§ Task prompt:
Output range, inclusive: from the line containing "part: (302, 423) -> (163, 435), moved" to the line containing "line: (827, 1225) -> (912, 1316), removed". Restate those lines from the data below word for word and only those.

§ Extracted records:

—————

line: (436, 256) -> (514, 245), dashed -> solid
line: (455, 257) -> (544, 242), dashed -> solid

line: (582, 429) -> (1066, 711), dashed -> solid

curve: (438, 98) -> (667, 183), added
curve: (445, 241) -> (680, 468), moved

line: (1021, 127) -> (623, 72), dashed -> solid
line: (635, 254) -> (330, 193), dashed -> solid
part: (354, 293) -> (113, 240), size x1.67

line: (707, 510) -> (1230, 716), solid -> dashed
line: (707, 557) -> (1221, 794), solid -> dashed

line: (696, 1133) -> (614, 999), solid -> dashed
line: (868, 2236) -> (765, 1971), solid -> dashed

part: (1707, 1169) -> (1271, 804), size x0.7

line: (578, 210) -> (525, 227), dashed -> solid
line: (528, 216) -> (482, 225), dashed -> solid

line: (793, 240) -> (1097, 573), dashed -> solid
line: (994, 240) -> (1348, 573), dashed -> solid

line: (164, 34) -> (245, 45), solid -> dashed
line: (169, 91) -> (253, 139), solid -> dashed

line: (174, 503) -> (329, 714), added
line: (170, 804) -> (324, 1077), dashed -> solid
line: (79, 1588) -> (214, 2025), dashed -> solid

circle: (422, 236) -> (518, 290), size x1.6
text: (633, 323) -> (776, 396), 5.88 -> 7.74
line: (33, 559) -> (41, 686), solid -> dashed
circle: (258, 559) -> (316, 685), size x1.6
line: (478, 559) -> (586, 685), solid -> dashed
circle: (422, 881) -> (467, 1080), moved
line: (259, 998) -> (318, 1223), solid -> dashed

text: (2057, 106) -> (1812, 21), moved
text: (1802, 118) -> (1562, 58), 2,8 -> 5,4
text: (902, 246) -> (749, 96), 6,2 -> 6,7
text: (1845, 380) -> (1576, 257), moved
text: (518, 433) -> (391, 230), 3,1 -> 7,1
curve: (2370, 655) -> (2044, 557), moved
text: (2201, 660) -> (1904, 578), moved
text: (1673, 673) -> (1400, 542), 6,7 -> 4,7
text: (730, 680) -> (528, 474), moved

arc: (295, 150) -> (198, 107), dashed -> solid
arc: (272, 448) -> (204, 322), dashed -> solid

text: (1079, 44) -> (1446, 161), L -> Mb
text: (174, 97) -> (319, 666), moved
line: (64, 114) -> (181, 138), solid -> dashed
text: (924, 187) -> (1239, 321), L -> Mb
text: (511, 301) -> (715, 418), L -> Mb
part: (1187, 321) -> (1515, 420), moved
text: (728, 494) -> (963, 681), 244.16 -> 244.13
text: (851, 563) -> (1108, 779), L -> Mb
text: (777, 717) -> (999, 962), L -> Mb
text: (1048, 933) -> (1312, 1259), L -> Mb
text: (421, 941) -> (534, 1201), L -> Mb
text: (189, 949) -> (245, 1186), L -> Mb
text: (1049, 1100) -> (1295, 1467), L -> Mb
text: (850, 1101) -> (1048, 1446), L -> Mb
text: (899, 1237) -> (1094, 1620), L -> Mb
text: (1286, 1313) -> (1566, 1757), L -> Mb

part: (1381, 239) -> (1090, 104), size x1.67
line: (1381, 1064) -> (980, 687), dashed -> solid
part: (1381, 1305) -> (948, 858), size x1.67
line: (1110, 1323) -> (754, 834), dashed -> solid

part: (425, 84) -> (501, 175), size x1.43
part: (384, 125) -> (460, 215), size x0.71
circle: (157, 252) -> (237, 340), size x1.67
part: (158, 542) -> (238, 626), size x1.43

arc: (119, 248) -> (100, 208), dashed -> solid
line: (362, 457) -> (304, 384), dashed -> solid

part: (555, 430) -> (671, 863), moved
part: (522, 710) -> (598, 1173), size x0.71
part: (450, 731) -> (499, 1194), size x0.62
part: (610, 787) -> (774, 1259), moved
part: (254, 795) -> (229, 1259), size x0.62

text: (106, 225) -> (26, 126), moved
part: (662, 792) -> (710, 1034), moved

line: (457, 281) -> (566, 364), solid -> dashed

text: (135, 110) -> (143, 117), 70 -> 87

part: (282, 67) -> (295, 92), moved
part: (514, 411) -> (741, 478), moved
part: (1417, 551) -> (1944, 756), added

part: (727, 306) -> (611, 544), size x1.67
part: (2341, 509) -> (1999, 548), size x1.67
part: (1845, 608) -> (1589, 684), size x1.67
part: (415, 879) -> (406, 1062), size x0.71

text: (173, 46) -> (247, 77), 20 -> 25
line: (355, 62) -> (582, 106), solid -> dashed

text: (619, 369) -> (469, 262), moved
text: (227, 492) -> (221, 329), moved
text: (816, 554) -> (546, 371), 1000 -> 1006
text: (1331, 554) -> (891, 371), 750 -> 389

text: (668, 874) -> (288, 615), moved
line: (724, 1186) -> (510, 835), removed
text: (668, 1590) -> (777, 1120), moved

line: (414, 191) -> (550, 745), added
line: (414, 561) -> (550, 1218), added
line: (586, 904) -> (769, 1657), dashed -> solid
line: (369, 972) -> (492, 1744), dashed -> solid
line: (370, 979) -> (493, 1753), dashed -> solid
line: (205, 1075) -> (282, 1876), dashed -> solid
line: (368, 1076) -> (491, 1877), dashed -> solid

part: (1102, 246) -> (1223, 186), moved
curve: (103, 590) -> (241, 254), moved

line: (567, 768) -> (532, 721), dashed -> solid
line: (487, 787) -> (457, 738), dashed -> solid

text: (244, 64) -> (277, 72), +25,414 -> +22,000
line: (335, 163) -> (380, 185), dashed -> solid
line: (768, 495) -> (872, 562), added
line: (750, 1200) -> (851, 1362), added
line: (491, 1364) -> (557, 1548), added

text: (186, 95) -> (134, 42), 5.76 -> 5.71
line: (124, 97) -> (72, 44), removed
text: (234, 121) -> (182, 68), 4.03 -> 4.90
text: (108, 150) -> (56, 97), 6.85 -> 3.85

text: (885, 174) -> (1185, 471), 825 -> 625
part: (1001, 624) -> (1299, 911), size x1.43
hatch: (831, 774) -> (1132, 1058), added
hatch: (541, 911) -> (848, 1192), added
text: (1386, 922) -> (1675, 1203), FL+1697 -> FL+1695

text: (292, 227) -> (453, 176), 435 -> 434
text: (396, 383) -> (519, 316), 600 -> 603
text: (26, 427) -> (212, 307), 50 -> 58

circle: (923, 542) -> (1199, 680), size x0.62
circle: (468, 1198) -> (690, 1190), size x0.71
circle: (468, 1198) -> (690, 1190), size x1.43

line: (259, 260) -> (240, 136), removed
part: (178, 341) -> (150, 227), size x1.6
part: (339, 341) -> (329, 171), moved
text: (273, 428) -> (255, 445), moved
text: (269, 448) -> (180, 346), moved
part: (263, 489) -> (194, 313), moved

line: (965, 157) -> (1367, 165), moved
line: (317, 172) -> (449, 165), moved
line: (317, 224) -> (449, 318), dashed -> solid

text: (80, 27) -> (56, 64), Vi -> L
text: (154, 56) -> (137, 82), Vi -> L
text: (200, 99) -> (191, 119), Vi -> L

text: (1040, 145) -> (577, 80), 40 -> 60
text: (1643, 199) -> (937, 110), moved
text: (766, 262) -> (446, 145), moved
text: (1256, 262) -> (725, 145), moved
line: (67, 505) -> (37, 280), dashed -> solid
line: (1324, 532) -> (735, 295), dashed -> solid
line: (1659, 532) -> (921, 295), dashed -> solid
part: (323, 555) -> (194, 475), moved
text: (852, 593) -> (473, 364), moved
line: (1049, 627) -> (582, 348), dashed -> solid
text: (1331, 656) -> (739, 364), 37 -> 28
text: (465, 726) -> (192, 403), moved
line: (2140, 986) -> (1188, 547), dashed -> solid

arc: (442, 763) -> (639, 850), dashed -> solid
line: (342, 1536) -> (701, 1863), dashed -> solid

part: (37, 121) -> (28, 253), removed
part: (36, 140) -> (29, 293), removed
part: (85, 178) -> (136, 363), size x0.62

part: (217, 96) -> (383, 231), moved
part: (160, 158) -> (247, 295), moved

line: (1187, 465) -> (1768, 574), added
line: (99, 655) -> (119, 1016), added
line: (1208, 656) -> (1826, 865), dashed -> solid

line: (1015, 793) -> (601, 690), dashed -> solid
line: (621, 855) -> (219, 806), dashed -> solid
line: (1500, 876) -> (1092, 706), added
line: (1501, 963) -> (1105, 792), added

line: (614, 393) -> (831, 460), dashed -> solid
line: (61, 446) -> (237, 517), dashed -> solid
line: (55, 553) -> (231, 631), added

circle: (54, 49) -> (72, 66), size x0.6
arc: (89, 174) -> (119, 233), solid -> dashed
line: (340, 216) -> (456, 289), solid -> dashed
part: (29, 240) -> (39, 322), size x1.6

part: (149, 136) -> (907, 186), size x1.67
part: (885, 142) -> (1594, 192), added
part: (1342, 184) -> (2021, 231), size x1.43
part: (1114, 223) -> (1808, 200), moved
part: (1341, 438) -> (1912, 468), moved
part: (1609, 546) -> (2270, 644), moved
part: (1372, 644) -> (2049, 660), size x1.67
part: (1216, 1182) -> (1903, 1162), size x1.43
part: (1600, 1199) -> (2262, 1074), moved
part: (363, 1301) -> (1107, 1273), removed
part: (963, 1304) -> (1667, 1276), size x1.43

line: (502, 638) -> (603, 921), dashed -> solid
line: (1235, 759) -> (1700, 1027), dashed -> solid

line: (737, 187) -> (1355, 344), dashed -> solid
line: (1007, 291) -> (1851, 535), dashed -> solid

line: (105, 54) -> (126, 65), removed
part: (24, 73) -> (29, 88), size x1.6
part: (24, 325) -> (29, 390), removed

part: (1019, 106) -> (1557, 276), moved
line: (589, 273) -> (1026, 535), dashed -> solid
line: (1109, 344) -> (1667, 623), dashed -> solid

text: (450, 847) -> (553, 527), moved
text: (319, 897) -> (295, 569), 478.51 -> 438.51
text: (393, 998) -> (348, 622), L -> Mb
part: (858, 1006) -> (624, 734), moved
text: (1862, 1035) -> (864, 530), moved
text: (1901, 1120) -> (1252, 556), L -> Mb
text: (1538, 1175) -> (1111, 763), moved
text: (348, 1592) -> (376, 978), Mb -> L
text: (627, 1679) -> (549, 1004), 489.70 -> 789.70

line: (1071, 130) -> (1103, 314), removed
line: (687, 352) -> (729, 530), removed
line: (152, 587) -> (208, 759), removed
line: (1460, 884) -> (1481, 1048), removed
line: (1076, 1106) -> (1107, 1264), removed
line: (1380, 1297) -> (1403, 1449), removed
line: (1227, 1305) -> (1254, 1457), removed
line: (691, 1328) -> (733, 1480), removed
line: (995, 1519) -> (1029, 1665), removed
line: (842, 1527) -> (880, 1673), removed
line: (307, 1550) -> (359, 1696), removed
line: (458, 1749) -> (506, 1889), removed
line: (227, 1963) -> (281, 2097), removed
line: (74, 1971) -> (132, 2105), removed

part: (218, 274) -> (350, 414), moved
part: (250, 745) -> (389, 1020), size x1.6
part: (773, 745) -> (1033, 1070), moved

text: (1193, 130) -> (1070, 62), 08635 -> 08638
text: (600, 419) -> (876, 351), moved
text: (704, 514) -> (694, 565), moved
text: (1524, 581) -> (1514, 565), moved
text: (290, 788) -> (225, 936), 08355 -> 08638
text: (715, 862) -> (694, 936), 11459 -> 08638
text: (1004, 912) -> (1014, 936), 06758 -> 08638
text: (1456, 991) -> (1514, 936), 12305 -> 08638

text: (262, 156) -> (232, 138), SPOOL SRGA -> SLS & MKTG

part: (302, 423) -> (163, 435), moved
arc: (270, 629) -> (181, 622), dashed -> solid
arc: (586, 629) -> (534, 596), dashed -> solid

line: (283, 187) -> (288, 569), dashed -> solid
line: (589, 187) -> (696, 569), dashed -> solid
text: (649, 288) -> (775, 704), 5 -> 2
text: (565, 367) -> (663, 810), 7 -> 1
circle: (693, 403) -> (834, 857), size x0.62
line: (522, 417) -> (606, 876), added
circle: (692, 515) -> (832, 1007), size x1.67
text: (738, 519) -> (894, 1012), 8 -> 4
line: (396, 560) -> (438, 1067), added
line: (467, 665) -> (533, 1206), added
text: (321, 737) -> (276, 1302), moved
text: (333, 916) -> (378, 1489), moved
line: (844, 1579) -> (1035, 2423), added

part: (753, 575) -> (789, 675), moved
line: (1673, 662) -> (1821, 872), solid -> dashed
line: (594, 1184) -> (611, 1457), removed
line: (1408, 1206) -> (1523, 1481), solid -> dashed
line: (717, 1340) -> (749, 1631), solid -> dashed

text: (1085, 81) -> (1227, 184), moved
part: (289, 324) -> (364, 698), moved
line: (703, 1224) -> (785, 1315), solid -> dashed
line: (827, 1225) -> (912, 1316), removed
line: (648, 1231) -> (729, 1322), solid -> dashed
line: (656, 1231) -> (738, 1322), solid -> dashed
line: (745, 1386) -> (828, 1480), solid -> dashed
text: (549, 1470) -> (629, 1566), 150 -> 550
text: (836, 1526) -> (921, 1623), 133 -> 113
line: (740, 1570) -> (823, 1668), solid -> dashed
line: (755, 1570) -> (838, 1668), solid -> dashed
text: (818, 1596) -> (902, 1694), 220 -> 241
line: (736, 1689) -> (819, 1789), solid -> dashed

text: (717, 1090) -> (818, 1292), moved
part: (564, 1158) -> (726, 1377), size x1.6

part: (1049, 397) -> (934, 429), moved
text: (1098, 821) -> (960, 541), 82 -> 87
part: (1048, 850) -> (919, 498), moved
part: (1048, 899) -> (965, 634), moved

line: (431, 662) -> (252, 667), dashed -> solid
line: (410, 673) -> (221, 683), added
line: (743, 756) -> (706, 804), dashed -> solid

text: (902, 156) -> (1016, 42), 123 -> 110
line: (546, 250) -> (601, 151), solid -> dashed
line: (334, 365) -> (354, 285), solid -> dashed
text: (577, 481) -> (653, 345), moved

—————

§ Answer section:
part: (302, 423) -> (163, 435), moved
arc: (270, 629) -> (181, 622), dashed -> solid
arc: (586, 629) -> (534, 596), dashed -> solid

line: (283, 187) -> (288, 569), dashed -> solid
line: (589, 187) -> (696, 569), dashed -> solid
text: (649, 288) -> (775, 704), 5 -> 2
text: (565, 367) -> (663, 810), 7 -> 1
circle: (693, 403) -> (834, 857), size x0.62
line: (522, 417) -> (606, 876), added
circle: (692, 515) -> (832, 1007), size x1.67
text: (738, 519) -> (894, 1012), 8 -> 4
line: (396, 560) -> (438, 1067), added
line: (467, 665) -> (533, 1206), added
text: (321, 737) -> (276, 1302), moved
text: (333, 916) -> (378, 1489), moved
line: (844, 1579) -> (1035, 2423), added

part: (753, 575) -> (789, 675), moved
line: (1673, 662) -> (1821, 872), solid -> dashed
line: (594, 1184) -> (611, 1457), removed
line: (1408, 1206) -> (1523, 1481), solid -> dashed
line: (717, 1340) -> (749, 1631), solid -> dashed

text: (1085, 81) -> (1227, 184), moved
part: (289, 324) -> (364, 698), moved
line: (703, 1224) -> (785, 1315), solid -> dashed
line: (827, 1225) -> (912, 1316), removed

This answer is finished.